AVAILABLE DATA ->
Start of Block

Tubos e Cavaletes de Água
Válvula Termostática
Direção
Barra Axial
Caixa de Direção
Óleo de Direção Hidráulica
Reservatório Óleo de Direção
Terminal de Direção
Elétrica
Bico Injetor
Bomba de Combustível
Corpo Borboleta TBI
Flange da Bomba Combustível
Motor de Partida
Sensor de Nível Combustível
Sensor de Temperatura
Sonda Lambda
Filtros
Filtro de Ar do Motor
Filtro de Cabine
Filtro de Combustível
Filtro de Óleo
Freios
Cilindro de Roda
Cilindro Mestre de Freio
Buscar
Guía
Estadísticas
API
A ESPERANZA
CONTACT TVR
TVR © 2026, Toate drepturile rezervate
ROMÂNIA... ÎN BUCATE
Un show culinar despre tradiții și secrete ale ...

End of Block

EXERCISE BRIEF -> Please give a word-for-word repetition of the lines from the one containing "Filtro de Óleo" through the last line of the data above, including both, and nothing besides.

RESULT OF THIS EXERCISE ->
Filtro de Óleo
Freios
Cilindro de Roda
Cilindro Mestre de Freio
Buscar
Guía
Estadísticas
API
A ESPERANZA
CONTACT TVR
TVR © 2026, Toate drepturile rezervate
ROMÂNIA... ÎN BUCATE
Un show culinar despre tradiții și secrete ale ...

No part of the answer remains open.